Con una fundación en primera persona, Felipe uno y trino quiere evitar la desgracia que le ha caído encima a Adolfo Suárez, al que una enfermedad le ha ido borrando los renglones torcidos de la transición hasta dejarlo reducido a un simple peatón atropellado por la política, un secundario trágico de la reciente historia de España. Decía Borges que el amor es una religión con un dios falible, excepto en el caso del felipismo, que es una religión toda amor a sí mismo y más falible que una muñeca hinchable agujereada. Felipe, la gran muñeca hinchable de la izquierda española, se fue deshinchando polvo a polvo y referéndum a referéndum hasta quedarse arrinconada en la figura de un ídolo oriental para banqueros al que los amigos iban a sacar lustre en la bodeguilla.
Toda religión que se precie necesita un profeta que le haga la propaganda: así Dios tenía a Jesucristo, Alá a Mahoma y Felipe a Alfonso Guerra, que era un Jeremías famélico y enloquecido que venía a anunciar el fin del franquismo y al final anunció unas rebajas.

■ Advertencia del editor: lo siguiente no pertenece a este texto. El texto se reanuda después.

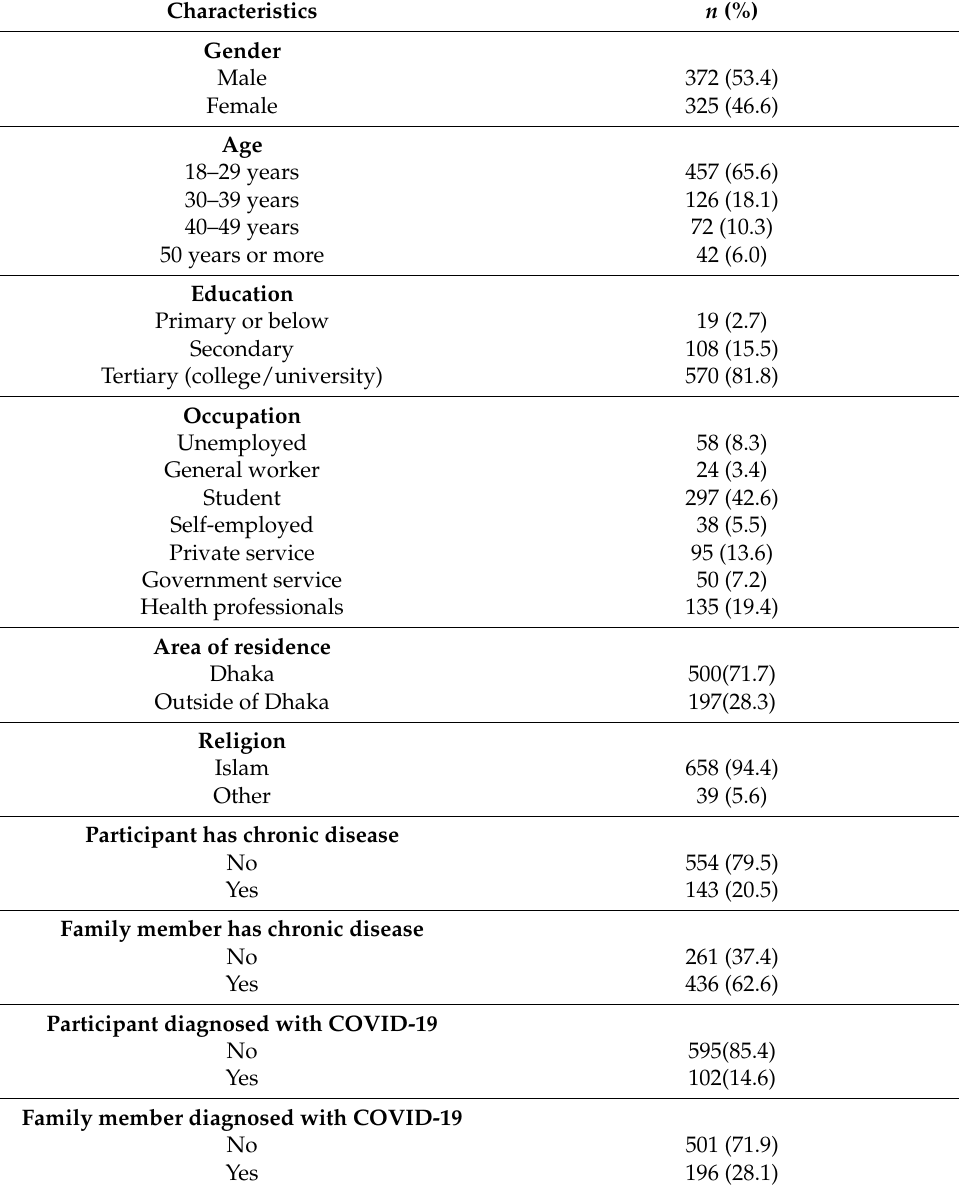
Table 1. Characteristics of the participants, COVID-19 vaccination intent and WTP, cross-sectional survey, January 2021,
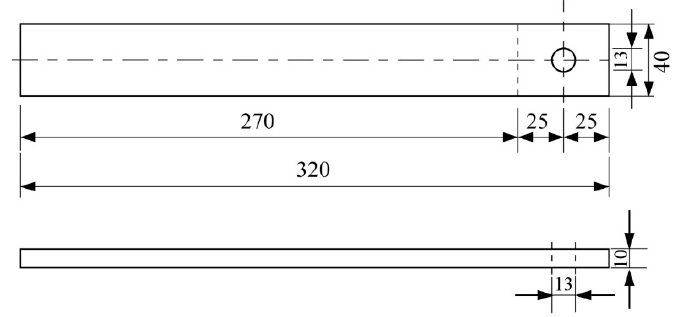
Figure 2. Dimensions of the beam component (mm).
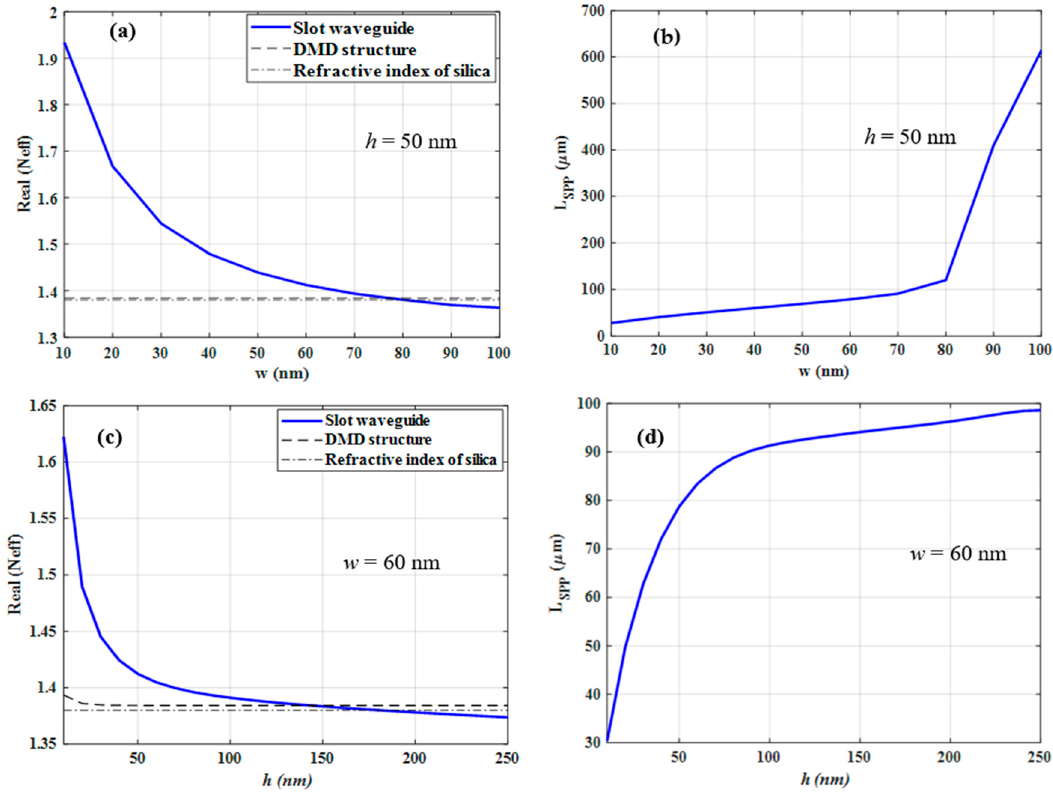
Figure 6. ( a ) The variation of the effective mode index ( N ef f ) of the fundamental mode of the asymmetric PSWG as a function of the slot width ( w ) when the gold thickness is fixed to 50 nm. ( b ) The propagation length of the asymmetric PSWG as a function of the slot width w . ( c ) The effective mode index of the fundamental mode of the asymmetric PSWG as a function of the gold thickness ( h ) when the gap width is 60 nm. ( d ) The propagation length of asymmetric PSWG as a function of the gold thickness h .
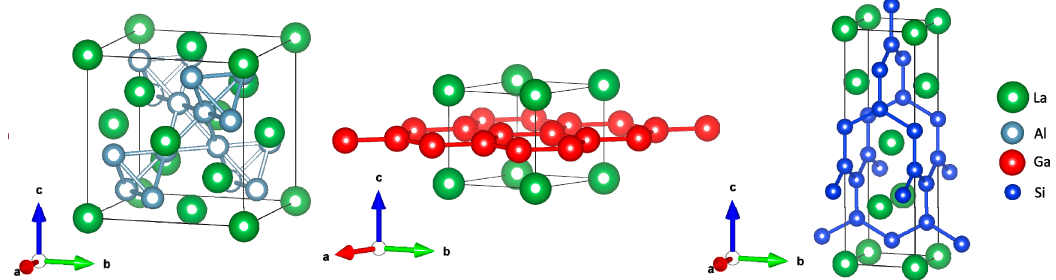
Figure 1. Crystal structures of LaAl 2 (MgCu 2 type, left ), LaGa 2 (AlB 2 type, middle ), and LaSi 2 (ThSi 2 type, right ). The polyanionic networks are emphasized.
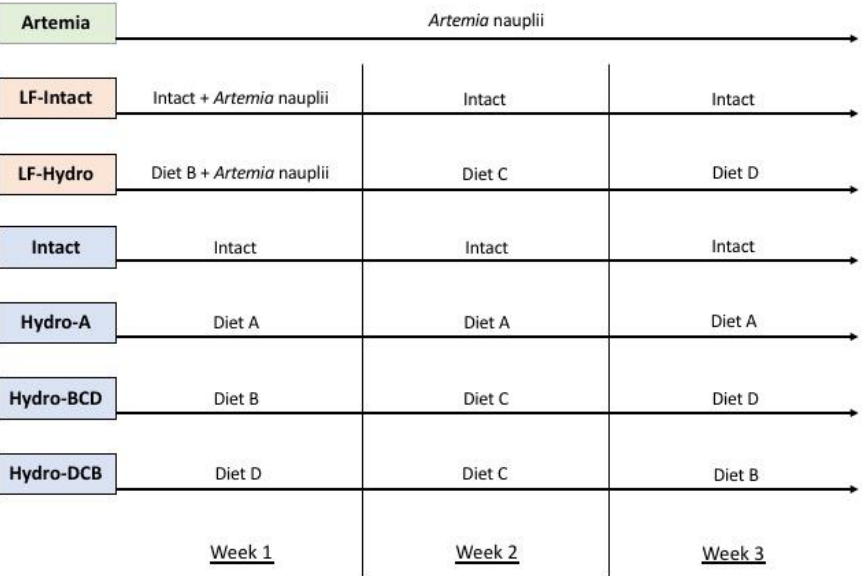
Figure 1. Feeding regimens for experimental groups. Groups in green were fed with live feed, groups in orange were co-fed, and groups in blue were fed dry diets only. All diets were fed in excess during each feeding. The LF-Intact and LF-Hydro groups were fed decreasing amounts of Artemia starting on day 3 to wean them completely onto dry feed starting with week 2. The switch in diets commenced immediately after the sampling and measuring conducted at the end of each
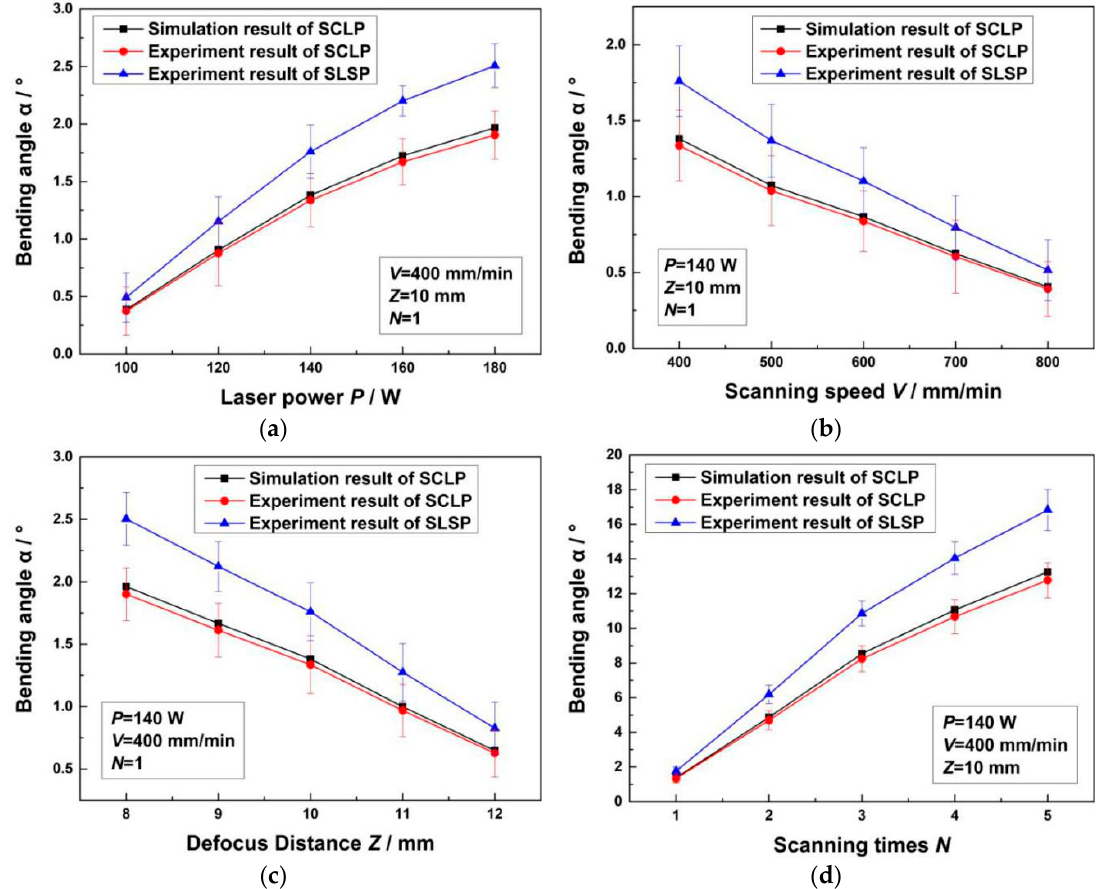
Figure 14. Comparison of bending angle curves of the SCLP and the SLSP with different process parameters: ( a ) Laser power; ( b ) scanning speed; ( c ) defocus distance; ( d ) scanning time.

Eso sí, frente al dios omnisciente del Antiguo Testamento, que sabía todo lo que iba a pasar antes de que ocurriera, Felipe se enteraba de lo que ocurría en el país por los periódicos; a lo mejor es por eso que ha instaurado una fundación que lleva su nombre, para que los próximos escándalos y nombramientos como consejero no le pillen del todo desprevenido. En cuanto a Mariano, me parece recordar que también publicó un libro, aunque la mitad de las páginas eran fe de erratas y la otra mitad fe a secas.